Desabafos

sexta-feira, 13 de fevereiro de 2015

Por uma âncora

Talvez o problema não estivesse nele, nem no que ele fez. Aliás, do que nós fizemos. Nem mesmo estava naquele trocadilho de palavras inútil que tanto criavamos apenas porque sim. Tantas palavras vazias que foram para dentro do saco. E no entanto o problema não estava em mais lado nenhum a não ser em mim. Nem sempre o erro está no fazer mal ao outro ou deixar de fazer, mas em iludirmo-nos que está certo manter. O melhor era mesmo deixar partir por aquelas águas de rumo, a meu ver, infinito. Tanto tempo que deixei a âncora a prender tudo isto, que acabei por também me prender lá, como se me tivesse tornado refém de mim mesma. Por sorte a corrente partiu-se, dando a hipótese de libertar-me, vendo o que prendera ir-se embora sem esperar por mim. Não havia volta de ir atrás, nem mesmo de a fazer voltar. Mesmo assim nem me apercebera so alívio, então ali fiquei uns bons meses a lamentar as histórias futuras que não aconteceram. Só me restava libertar a corrente do meu pulso e afastar-me daquela praia fria e ventosa, mas eu só queria estar ali. Nada nem ninguém me arrancou dali, nem quando me chamavam para ir dar um passeio de fim de tarde.

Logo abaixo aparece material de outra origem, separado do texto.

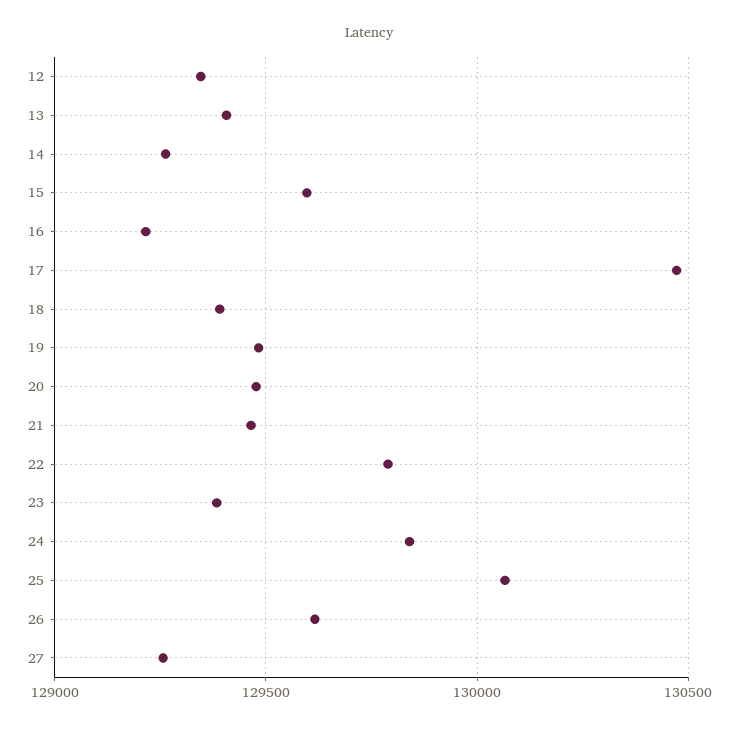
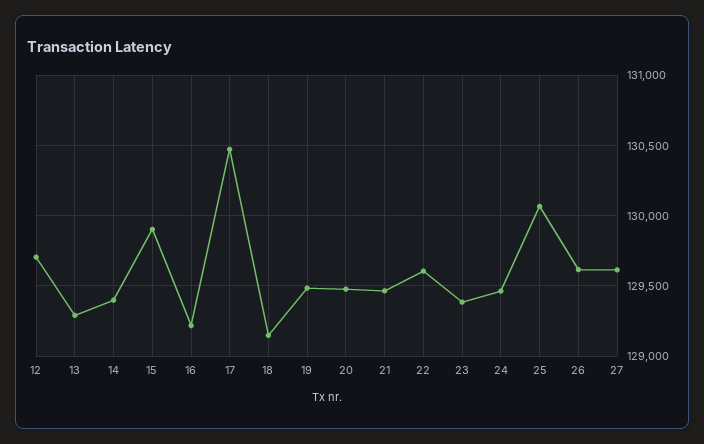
12: 129350 -> 129700
13: 129400 -> 129300
14: 129250 -> 129400
15: 129600 -> 129900
18: 129400 -> 129150
22: 129800 -> 129600
24: 129850 -> 129450
27: 129250 -> 129600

Parecia que o que navegara pelas águas gerou o começo do fim, como se já nada me restasse, como que já não tivesse mais vida pela frente nem mesmo mais manhãs para andar de bicicleta com uns amigos. Mal eu sabia que naquelas correntes presas aos meus pulsos encontrava-se a minha cegueira e os meus medos. Talvez soubesse, mas não queria saber: alguma coisa de mim dali se foi, como se estivesse em parte morta.
Tanto que me fartei de ali ficar que acabei por ir buscar um casaco a casa. Ao chegar, o conforto tornou-se tal que nem me apeteceu voltar àquela praia. Ali juro que nunca mais voltei, nem mesmo para espreitar. Ao longo dos tempos as correntes foram saindo dos meus pulsos, e quando cairam de vez guardei-as numa caixinha dentro do roupeiro, para não haver hipótese de as voltar a prender. Foi o maior alívio de todos os tempos e parecia que tudo voltara a estar equilibrado, sem sequer me dar conta do que se passou antes. Não passou de um mau momento.